The deepening put skew signals institutional desks and large holders are actively hedging or positioning for further downside. This activity creates a feedback loop, as the cost of protection rises, it can deter new long positioning. Sectors with high beta to Bitcoin, such as decentralized finance (DeFi) tokens and metaverse-related assets, face amplified selling pressure, as evidenced by NEAR's underperformance. Mining stocks and publicly traded crypto-centric companies often see their share prices decline at a magnified rate compared to the underlying asset during such phases. A counter-argument is that elevated put buying can sometimes represent a contrarian indicator, as it often peaks near local price bottoms when fear is maximal. Current flow data shows net selling from exchange-traded product holders and increased short positioning on derivatives exchanges like Binance and Bybit.
Traders should monitor the quarterly expiration of Bitcoin and Ethereum options on June 27, 2026, which could trigger volatility as large positions are rolled or settled. The $61,800 level, which acted as strong support in late May, is now a critical level to watch for Bitcoin; a sustained break below could accelerate selling toward $60,000. Upcoming US Personal Consumption Expenditures data on June commonly correlates with dollar strength, a key macro driver for crypto liquidity. Resistance is firmly established at the 50-day simple moving average, currently near $64,200. A close above this level, especially on high volume, would be needed to invalidate the current bearish technical structure and signal a potential shift in momentum.
Bitcoin's price can remain range-bound due to a standoff between spot buyers accumulating at perceived support levels and derivatives-driven selling pressure. Large sell walls on order books around $63,500 and consistent bid support near $62,000 create a technical cage. This equilibrium often precedes a volatile breakout, with the direction determined by which side's order flow is exhausted first.
A widening put skew shows that the market assigns a higher probability to a significant price drop than to a rally of equal magnitude. It increases the cost of buying portfolio insurance via put options. For traders, it makes bullish strategies like selling puts more lucrative but riskier, while making outright long positions more expensive to hedge, potentially reducing overall market use.

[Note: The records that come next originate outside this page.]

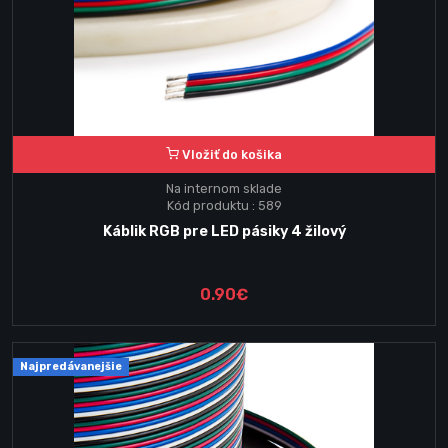
Vložiť do košika
Na internom sklade
Kód produktu : 589
Káblik RGB pre LED pásiky 4 žilový
0.90€
Najpredávanejšie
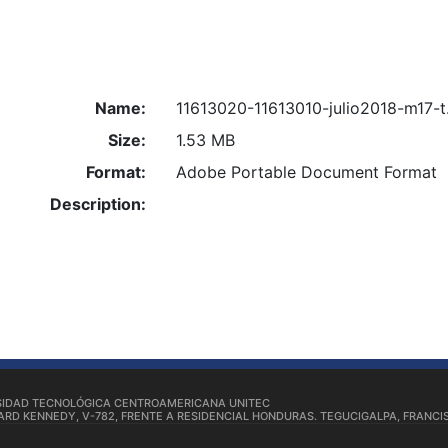
Name:
11613020-11613010-julio2018-m17-t
Size:
1.53 MB
Format:
Adobe Portable Document Format
Description:
SIDAD TECNOLÓGICA CENTROAMERICANA UNITEC
RD KENNEDY, V-782, FRENTE A RESIDENCIAL HONDURAS. TEGUCIGALPA, FRANCI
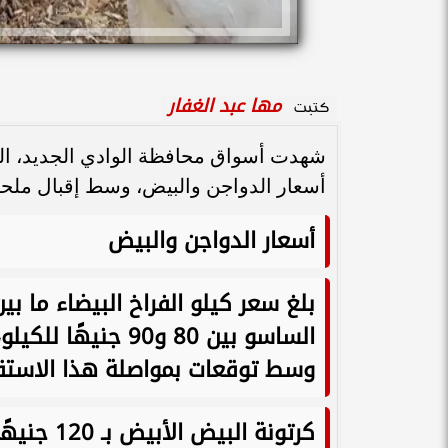
مها عبد الغفار
كتبت
أسعار الدواجن والبيض، وسط إقبال ملحوظ
أسعار الدواجن والبيض
وسط توقعات بمواصلة هذا الاستقرار
كرتونة البيض الأبيض بـ 120 جنيهًا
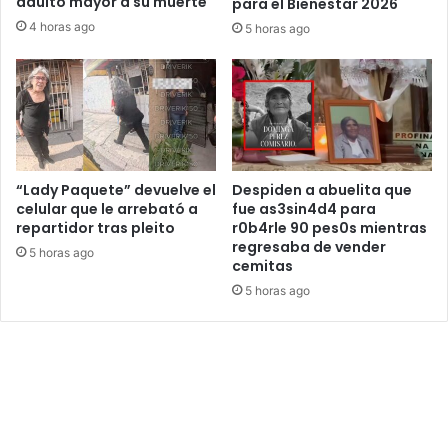
adulto mayor a su muerte
para el Bienestar 2026
4 horas ago
5 horas ago
“Lady Paquete” devuelve el
Despiden a abuelita que
celular que le arrebató a
fue as3sin4d4 para
repartidor tras pleito
r0b4rle 90 pes0s mientras
regresaba de vender
5 horas ago
cemitas
5 horas ago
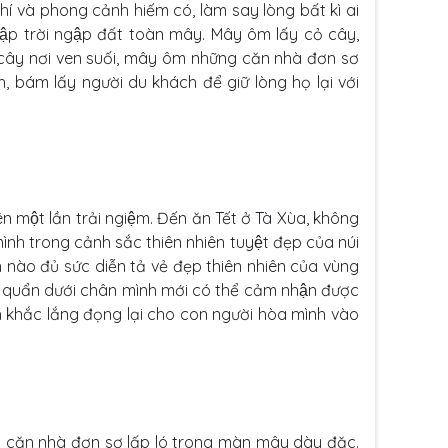
hí và phong cảnh hiếm có, làm say lòng bất kì ai
̣p trời ngập đất toàn mây. Mây ôm lấy cỏ cây,
nh cây nơi ven suối, mây ôm những căn nhà đơn sơ
ám lấy người du khách để giữ lòng họ lại với
ên một lần trải ngiệm. Đến ăn Tết ở Tà Xùa, không
mình trong cảnh sắc thiên nhiên tuyệt đẹp của núi
nào đủ sức diễn tả vẻ đẹp thiên nhiên của vùng
h quẩn dưới chân mình mới có thể cảm nhận được
h khắc lắng đọng lại cho con người hòa mình vào
̃ng căn nhà đơn sơ lấp ló trong màn mây dày đặc.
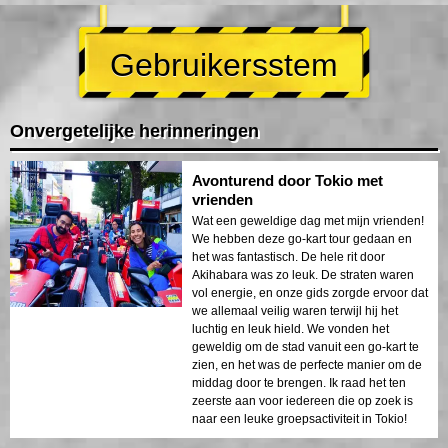
Gebruikersstem
Onvergetelijke herinneringen
Avonturend door Tokio met
vrienden
Wat een geweldige dag met mijn vrienden!
We hebben deze go-kart tour gedaan en
het was fantastisch. De hele rit door
Akihabara was zo leuk. De straten waren
vol energie, en onze gids zorgde ervoor dat
we allemaal veilig waren terwijl hij het
luchtig en leuk hield. We vonden het
geweldig om de stad vanuit een go-kart te
zien, en het was de perfecte manier om de
middag door te brengen. Ik raad het ten
zeerste aan voor iedereen die op zoek is
naar een leuke groepsactiviteit in Tokio!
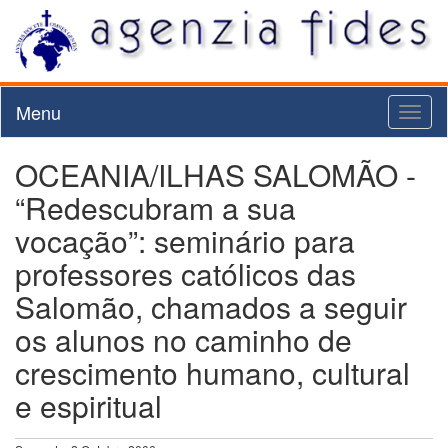
Menu
Toggl
naviga
OCEANIA/ILHAS SALOMÃO -
“Redescubram a sua
vocação”: seminário para
professores católicos das
Salomão, chamados a seguir
os alunos no caminho de
crescimento humano, cultural
e espiritual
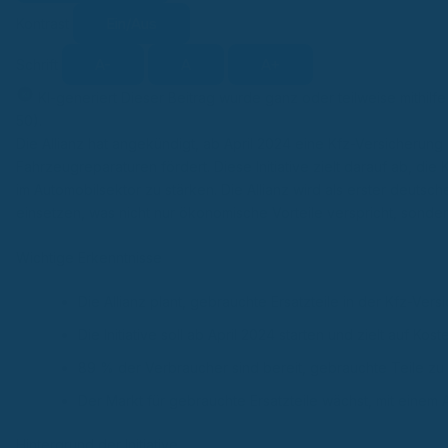
Ein/Aus
Kontrast
A-
A
A+
Schrift
KI-generiert
Dieser Beitrag wurde ganz oder teilweise mithilfe
KI
50).
Die Allianz hat angekündigt, ab April 2024 eine Kfz-Versicherung
Fahrzeugreparaturen fördert. Diese Initiative zielt darauf ab, di
im Automobilsektor zu stärken. Die Allianz wird als erster deuts
einsetzen, was nicht nur ökonomische Vorteile verspricht, sonder
Wichtige Erkenntnisse
Die Allianz plant, gebrauchte Ersatzteile in der Kfz-Vers
Die Initiative soll ab April 2024 starten und zielt auf K
89 % der Verbraucher sind bereit, gebrauchte Teile zu
Der Markt für gebrauchte Ersatzteile wächst, mit einem A
Hintergrund der Initiative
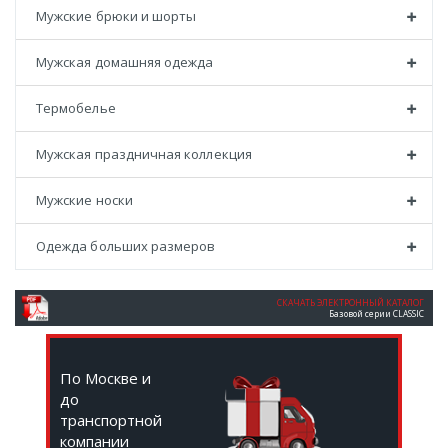
Мужские брюки и шорты
Мужская домашняя одежда
Термобелье
Мужская праздничная коллекция
Мужские носки
Одежда больших размеров
СКАЧАТЬ ЭЛЕКТРОННЫЙ КАТАЛОГ
Базовой серии CLASSIC
По Москве и
до
транспортной
компании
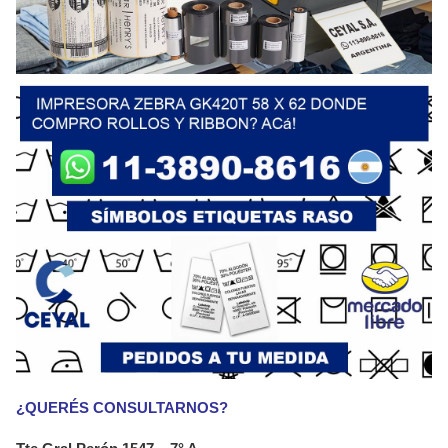
¿QUERÉS CONSULTARNOS?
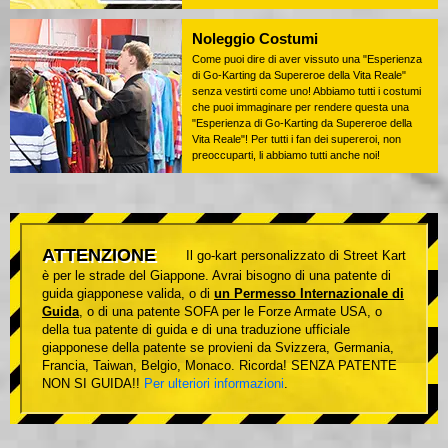
Noleggio Costumi
Come puoi dire di aver vissuto una "Esperienza
di Go-Karting da Supereroe della Vita Reale"
senza vestirti come uno! Abbiamo tutti i costumi
che puoi immaginare per rendere questa una
"Esperienza di Go-Karting da Supereroe della
Vita Reale"! Per tutti i fan dei supereroi, non
preoccuparti, li abbiamo tutti anche noi!
ATTENZIONE
Il go-kart personalizzato di Street Kart
è per le strade del Giappone. Avrai bisogno di una patente di
guida giapponese valida, o di
un Permesso Internazionale di
Guida
, o di una patente SOFA per le Forze Armate USA, o
della tua patente di guida e di una traduzione ufficiale
giapponese della patente se provieni da Svizzera, Germania,
Francia, Taiwan, Belgio, Monaco. Ricorda! SENZA PATENTE
NON SI GUIDA!!
Per ulteriori informazioni
.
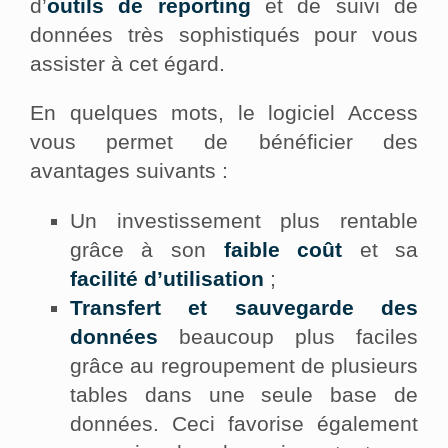
d’
outils de reporting
et de suivi de
données très sophistiqués pour vous
assister à cet égard.
En quelques mots, le logiciel Access
vous permet de bénéficier des
avantages suivants :
Un investissement plus rentable
grâce à son
faible coû
t
et sa
facilité d’utilisation
;
Transfert et sauvegarde des
données
beaucoup plus faciles
grâce au regroupement de plusieurs
tables dans une seule base de
données. Ceci favorise également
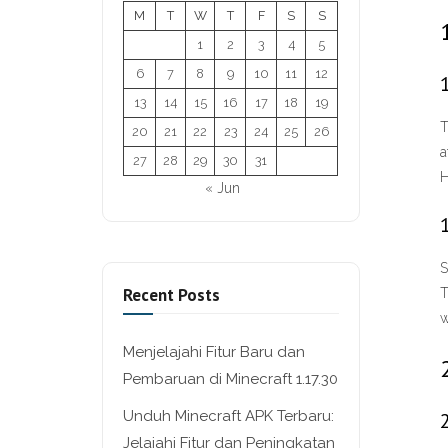
M
T
W
T
F
S
S
1
2
3
4
5
6
7
8
9
10
11
12
13
14
15
16
17
18
19
T
20
21
22
23
24
25
26
a
27
28
29
30
31
H
« Jun
S
Recent Posts
T
w
Menjelajahi Fitur Baru dan
Pembaruan di Minecraft 1.17.30
Unduh Minecraft APK Terbaru:
Jelajahi Fitur dan Peningkatan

Current sentiment, measured by metrics like the Crypto Fear & Greed Index, is notably less pessimistic than during the capitulation events of late 2025 or the FTX collapse of 2022. The current phase resembles a “grizzly market” characterized by grinding lower prices and negative funding rates, rather than a panic-driven crash. This suggests a more drawn-out consolidation may be underway.
Bearish derivatives positioning and weak altcoin performance underscore a fragile market despite Bitcoin's hold above $62,000.
Disclaimer: This article is for informational purposes only and does not constitute investment advice. CFD trading carries high risk of capital loss.